### REQUIRED WORK
Copy the material below word for word, omitting the pictures.

### PROVIDED DATA
··········
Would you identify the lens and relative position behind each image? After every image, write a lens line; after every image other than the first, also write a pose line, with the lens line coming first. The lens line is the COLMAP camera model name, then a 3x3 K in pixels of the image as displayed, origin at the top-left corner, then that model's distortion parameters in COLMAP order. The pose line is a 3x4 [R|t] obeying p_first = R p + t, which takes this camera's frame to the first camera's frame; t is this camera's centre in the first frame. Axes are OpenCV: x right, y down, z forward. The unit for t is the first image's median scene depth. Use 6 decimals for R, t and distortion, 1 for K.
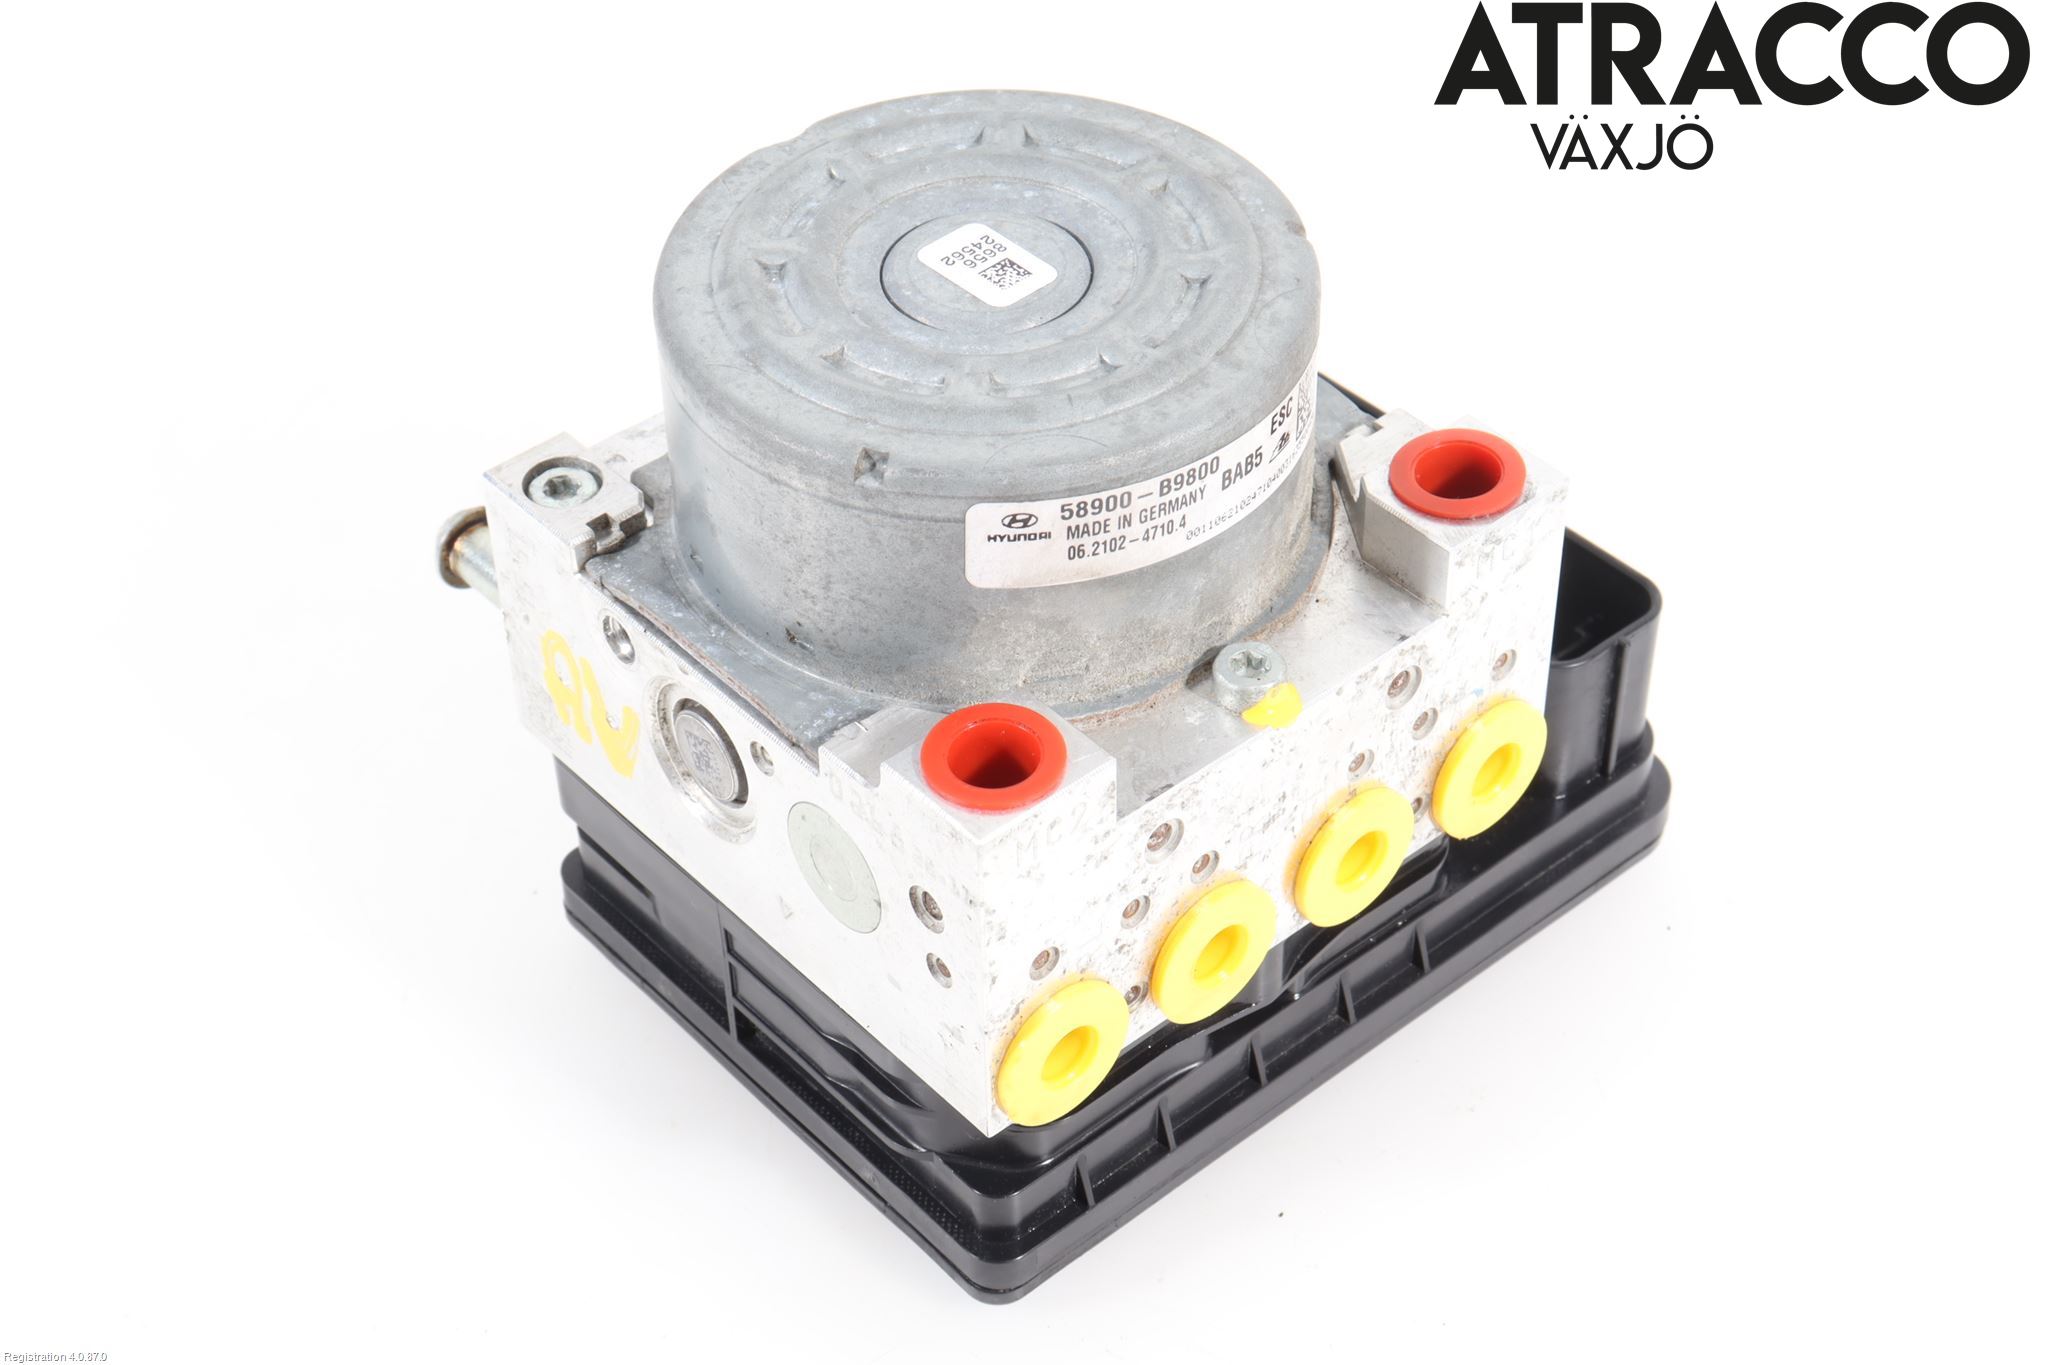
lens RADIAL K [[3595.4, 0, 1022.5], [0, 3595.4, 676.2], [0, 0, 1]] dist [-0.016439, 0.000000]
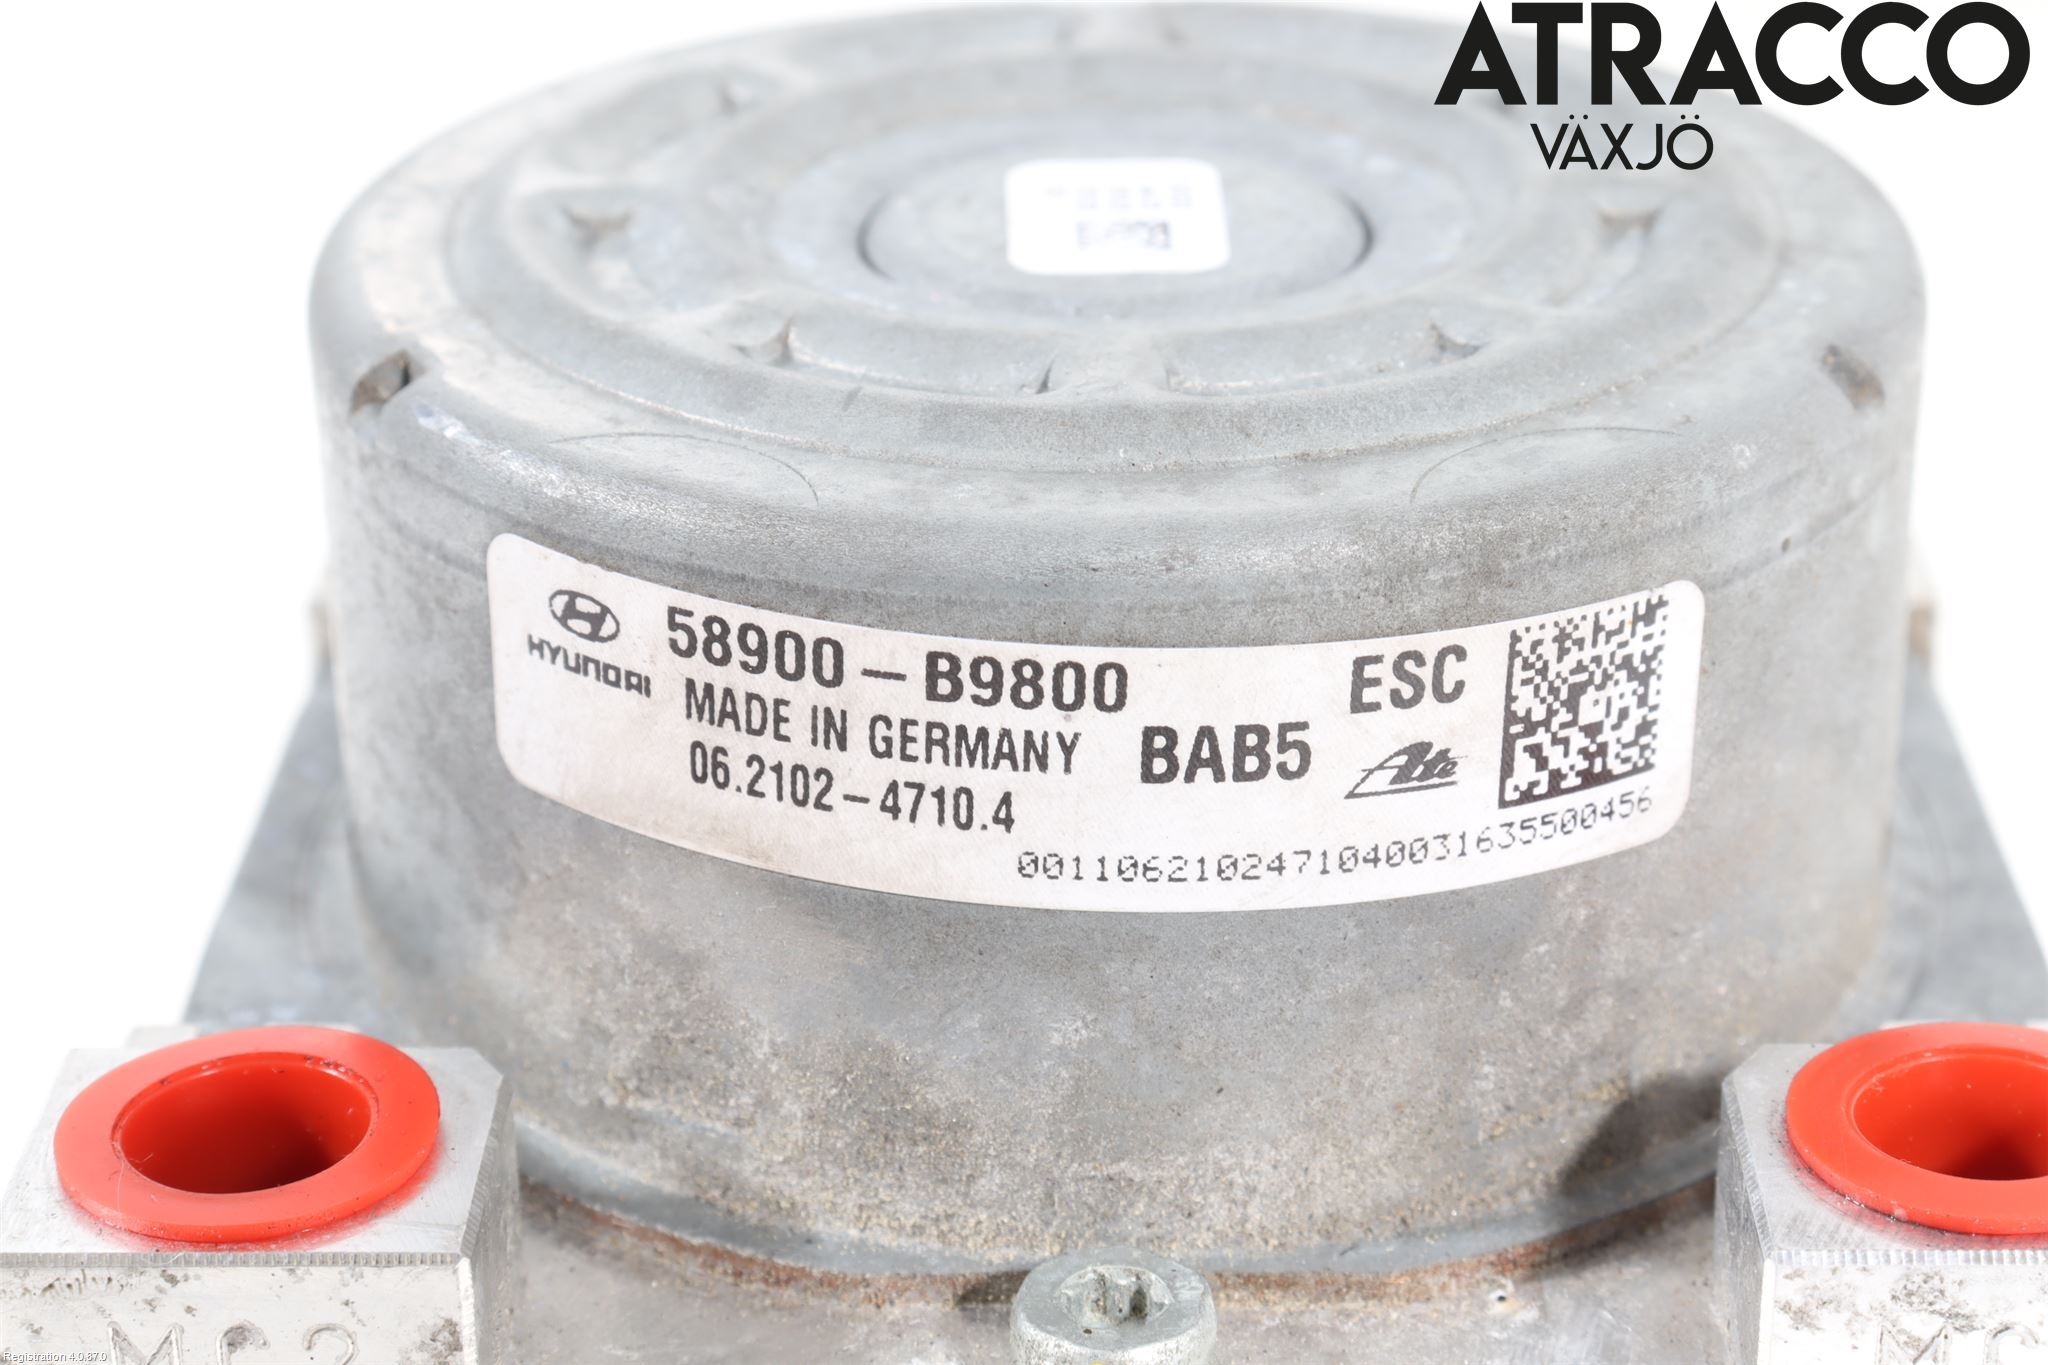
lens RADIAL K [[4387.4, 0, 1024.2], [0, 4387.4, 682.6], [0, 0, 1]] dist [-0.023598, 0.000000]
pose [[0.750078, 0.300920, -0.588923, 0.310031], [-0.447602, 0.886533, -0.117096, -0.002512], [0.486863, 0.351434, 0.799661, 0.632829]]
··········
### RESULT
Would you identify the lens and relative position behind each image? After every image, write a lens line; after every image other than the first, also write a pose line, with the lens line coming first. The lens line is the COLMAP camera model name, then a 3x3 K in pixels of the image as displayed, origin at the top-left corner, then that model's distortion parameters in COLMAP order. The pose line is a 3x4 [R|t] obeying p_first = R p + t, which takes this camera's frame to the first camera's frame; t is this camera's centre in the first frame. Axes are OpenCV: x right, y down, z forward. The unit for t is the first image's median scene depth. Use 6 decimals for R, t and distortion, 1 for K.
lens RADIAL K [[3595.4, 0, 1022.5], [0, 3595.4, 676.2], [0, 0, 1]] dist [-0.016439, 0.000000]
lens RADIAL K [[4387.4, 0, 1024.2], [0, 4387.4, 682.6], [0, 0, 1]] dist [-0.023598, 0.000000]
pose [[0.750078, 0.300920, -0.588923, 0.310031], [-0.447602, 0.886533, -0.117096, -0.002512], [0.486863, 0.351434, 0.799661, 0.632829]]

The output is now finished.